Taliban: ‘A Woman Is a Man’s Property and Must Serve Him, Not Get Educated’

Taliban: ‘A Woman Is a Man’s Property and Must Serve Him, Not Get Educated’

“A woman is a man’s property and must serve him, not get educated,” the Taliban’s higher education minister has said, as the fundamentalist group’s decision to suspend university education for Afghan women continues to draw international condemnation, including from some Islamic governments.

“Islam does not allow women to commit prostitution under the pretext of education,” tweeted Nida Mohammad Nadeem. “A woman is a man’s property and must serve him, not get educated.”

As small groups of Afghan women took to the streets to protest the controversial move, Nadeem went on national television on Thursday to defend it, saying that “prostitution” was occurring as a result of gender mixing in some universities, despite a ban on co-ed learning.

Moreover, he said, some of the fields of study being pursued by women were not in line with “Islamic law and Afghan pride.”

Nadeem said the decision to “stop the education of women” came from the “Amirul Momineen” – a term meaning “commander of the faithful” and ascribed to Taliban leader Hibatullah Akhundzada.

“I presented all the reasons to the nation regarding the decision of Amirul Momineen, may Allah bless him and grant him peace, regarding the prohibition of girls’ education,” Nadeem tweeted after the television appearance.

“Not observing the hijab, traveling from one province to another province to study in dormitories, non-shari’a curriculum, and the existence of faculties that women do not need to study.”

“In addition, in many universities there was still mixing, which opened the way to prostitution.”

Nadeem said women had been studying fields “that were in contrast with the dignity and pride of women and Afghan culture,” singling out engineering, agriculture, and science.

“No one can prove the necessity of studying ‘modern science’ for women even in the Qur’an and Hadiths,” he said, referring to Islam’s sacred text and the written traditions of Mohammed, the religion’s seventh century founder.

Nadeem also warned that any Muslim opposing the Taliban’s ruling on the matter would be viewed as a rebel, “and the punishment for rebellion is clear in Islam.”

(Islamic scholars differ over whether rebellion against a Muslim ruler is subject to hudud punishments – literally “limitations imposed by Allah” – which depending on the offense and interpretation include stoning, limb amputation, flogging, and the death penalty.)

Alongside critical reaction to the Taliban decision from Western countries, some leading Islamic governments also weighed in, joining calls for it to be reversed.

The Saudi foreign ministry Turkey and Qatar also called on the Taliban to reconsider.

Even the Iranian regime, whose treatment of women has triggered months-long protests and saw it ejected from a top U.N. women’s rights agency, expressed regret over the decision.

The Organization of Islamic Cooperation’s women’s division called on the authorities in Kabul “to reverse this hasty decision, which is against Islamic law and Afghan women’s basic rights.”

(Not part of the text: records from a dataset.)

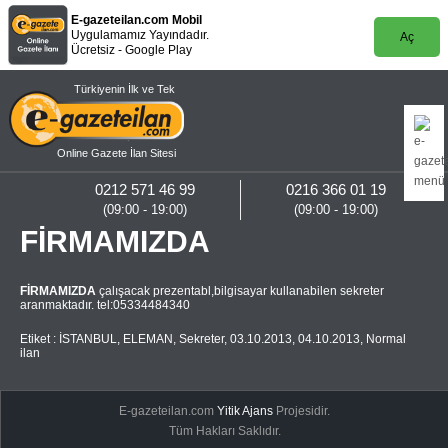
E-gazeteilan.com Mobil
Uygulamamız Yayındadır.
Aç
Ücretsiz - Google Play
Türkiyenin İlk ve Tek
Online Gazete İlan Sitesi
0212 571 46 99
0216 366 01 19
(09:00 - 19:00)
(09:00 - 19:00)
FİRMAMIZDA
FİRMAMIZDA
çalışacak prezentabl,bilgisayar kullanabilen sekreter
aranmaktadır. tel:05334484340
Etiket :
İSTANBUL
,
ELEMAN
,
Sekreter
,
03.10.2013
,
04.10.2013
,
Normal
ilan
E-gazeteilan.com
Yitik Ajans
Projesidir.
Tüm Hakları Saklıdır.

Nadeem appeared to shrug off the criticism from Islamic governments, tweeting, “We want pure Islam, not like Turkey and Saudi Arabia.”

Secretary of State Antony Blinken said on Thursday it was “important and powerful” that criticism was also coming from Islamic countries.

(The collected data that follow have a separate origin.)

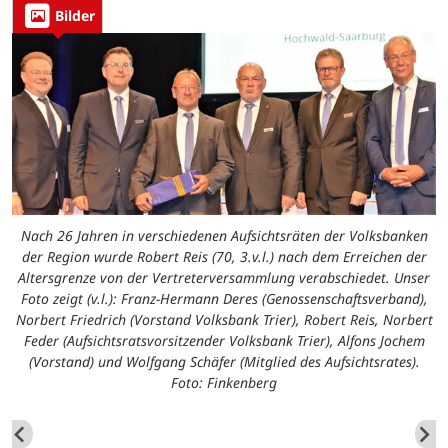
Bilder
Nach 26 Jahren in verschiedenen Aufsichtsräten der Volksbanken
der Region wurde Robert Reis (70, 3.v.l.) nach dem Erreichen der
Altersgrenze von der Vertreterversammlung verabschiedet. Unser
Foto zeigt (v.l.): Franz-Hermann Deres (Genossenschaftsverband),
Norbert Friedrich (Vorstand Volksbank Trier), Robert Reis, Norbert
Feder (Aufsichtsratsvorsitzender Volksbank Trier), Alfons Jochem
(Vorstand) und Wolfgang Schäfer (Mitglied des Aufsichtsrates).
Foto: Finkenberg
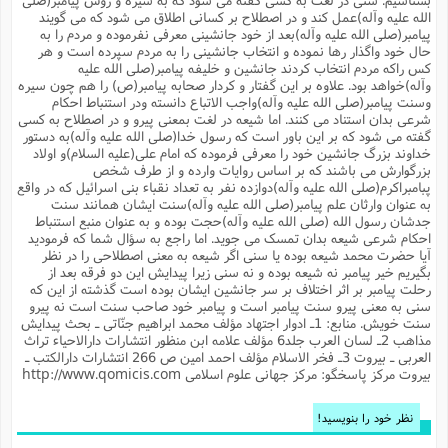
م
ک
ا
آ
س
ا
ق
ر
ب
ا
ق
ا
ه
ا
خ
الله علیه وآله)عمل کند و در اصطلاح بر کسانى اطلاق مى شود که مى گویند
ن
د
ع
و
ا
م
م
ر
م
ت
پیامبر(صلى الله علیه وآله)بعد از خود جانشینى معرفى نفرموده و مردم را به
م
پ
و
ه
ج
ع
ا
ص
ت
ق
ا
س
حال خود واگذار رها نموده و انتخاب جانشینى را به مردم سپرده است و هر
ز
ا
م
ر
و
آ
ا
و
م
ب
ا
و
ا
ا
ر
ا
کس راکه مردم انتخاب کردند جانشین و خلیفه پیامبر(صلى الله علیه
و
م
آ
ج
و
ق
س
د
ا
م
ک
م
ش
ع
وآله)خواهد بود. علاوه بر این گفتار و کردار صحابه پیامبر(ص) را هم چون سیره
ع
م
م
م
ق
م
ت
آ
ا
پ
و
ج
خ
ه
آ
و
پ
ذ
ج
وسنت پیامبر(صلى الله علیه وآله)واجب الاتباع دانسته ودر استنباط احکام
ظ
ت
ف
ر
ا
و
ا
م
ر
ع
س
ب
ص
ا
شرعى بدان استناد مى کنند. اما شیعه در لغت بمعنى پیرو و در اصطلاح به کسى
م
ش
ا
ر
ا
ا
م
ت
م
ا
ف
ه
ب
ن
م
ز
ع
گفته مى شود که بر این باور است که رسول خدا(صلى الله علیه وآله)به دستور
ف
ز
ب
ف
ا
ت
ه
ت
ح
و
ا
خداوند بزرگ جانشین خود را معرفى فرموده که امام على(علیه السلام)و اولاد
ا
ب
ا
ح
و
ن
ق
ا
م
ف
ق
م
و
ا
س
م
م
و
ا
ا
س
بزرگوارش مى باشند که بر اساس روایات وارده و از طرف شخص
ت
ا
س
م
ف
ر
و
و
ف
س
ت
پبامبراکرم(صلى الله علیه وآله)دوازده نفر به تعداد نقباء بنى اسرائیل که در واقع
ش
م
ع
ه
س
س
م
ک
ی
ز
ا
ا
ف
ر
م
م
به عنوان وارثان علم پیامبر(صلى الله علیه وآله)سنت ایشان همانند سنت
ف
ج
س
ا
ع
د
ش
و
ت
و
ا
ق
ت
ف
و
ا
جدشان رسول الله (صلى الله علیه وآله)حجت بوده و به عنوان منبع استنباط
ش
ا
ا
ف
ر
ش
ا
ع
س
ب
ق
ک
ن
ع
ز
م
م
احکام شرعى شیعه بدان تمسک مى جوید. اما راجع به سؤال شما که فرمودید
ر
ق
ا
ت
م
خ
م
م
م
و
پ
م
ع
و
ع
ق
ط
آیا حضرت محمد شیعه بوده یا سنى اگر شیعه به معنى اصطلاحى را در نظر
ا
ت
ن
ش
ا
ا
ف
خ
ذ
ق
ب
ر
ن
ش
ا
و
ق
بگیریم خیر پیامبر نه شیعه بوده و نه سنى زیرا پیدایش این دو فرقه بعد از
ر
و
س
و
ع
ف
ا
ه
ک
م
پ
رحلت پیامبر بر اثر اختلاف بر سر جانشین ایشان بوده است گذشته از این که
د
س
ا
ر
ا
ع
ت
ت
ن
ر
ق
ا
م
ش
م
ف
م
م
ا
سنى به معنى پیرو سنت پیامبر است و پیامبر خود صاحب سنت است نه پیرو
ق
ا
و
ز
ت
ر
ت
ا
ا
س
ا
ا
ف
ع
پ
پ
سنت خویش. منابع: 1ـ ادوار اجتهاد مؤلف محمد ابراهیم جنّاتى ـ بحث پیدایش
ع
ن
ر
م
م
ع
ب
ع
ف
ا
م
م
مذاهب 2ـ لسان العرب جلد6 مؤلف علامه ابن منظور انتشارات دارالاحیاء تراث
ه
ا
م
(
ق
م
ا
ز
ا
ا
ت
ا
ت
م
غ
ن
ر
ح
العربى ـ بیروت 3ـ فخر الاسلام مؤلف احمد امین ص 266 انتشارات دارالکتب ـ
غ
م
و
ا
و
س
ن
ک
ق
ا
ا
ن
ا
ا
ت
ا
بیروت مرکز پاسخگو: مرکز جهانی علوم اسلامی http://www.qomicis.com
و
ش
ی
ن
ش
ا
م
ف
پ
ا
ذ
ه
م
ف
ج
و
ق
ف
ا
ا
ه
آ
س
ه
ب
م
و
ا
ن
ا
ف
ا
ش
ا
ف
ر
م
م
نظر خود را بنویسید!
ح
پ
ا
ا
ه
م
د
(
ا
و
ر
و
ت
س
ک
ق
ف
د
ص
و
ع
و
پ
آ
ح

“There are going to be costs if this is not reversed, if this is not changed,” he told reporters at the State Department. “I’m not going to detail them today, but we will pursue them in coordination with allies and partners.”

‘Within the limits of Islam’

The Taliban seized power in August 2021, two decades after being toppled by U.S.-led forces after the 9/11 terror attacks carried out by its al-Qaeda ally.

Just weeks before Kabul fell, the organization in a statement clearly rejected what it called “non-Islamic forms of governance.”

“Everything from politics, economics, culture and education to social life must be follow our religious values,” it said then. “This is because Afghans do not desire the elimination of military aggression alone, but also the termination of western political, cultural and ideological invasion.”

When the Taliban held its first press conference after seizing power, on August 17, 2021, spokesman Zabihullah Mujahid said the group would respect women’s rights “within the limits of Islam.”

“Our women are Muslims, they accept Islamic rules,” he said. “If they continue to live according to shari’a, we will be happy, they will be happy.”

After setting up an “interim” government comprising in large part U.N. Security Council-sanctioned terrorists, the Taliban banned girls from attending school beyond grade six, and tightened restriction of the movement of women and girls, prohibiting them from flying unless accompanied by a male “guardian,” and recently prohibiting them from visiting parks or gyms.

Last June, the U.N. Security Council in response to the girls’ schooling decision restored a U.N. travel ban for two Taliban education heads, one of whom was the then higher education minister, Abdul Baqi Haqqani.

Haqqani was succeeded in October by Nadeem.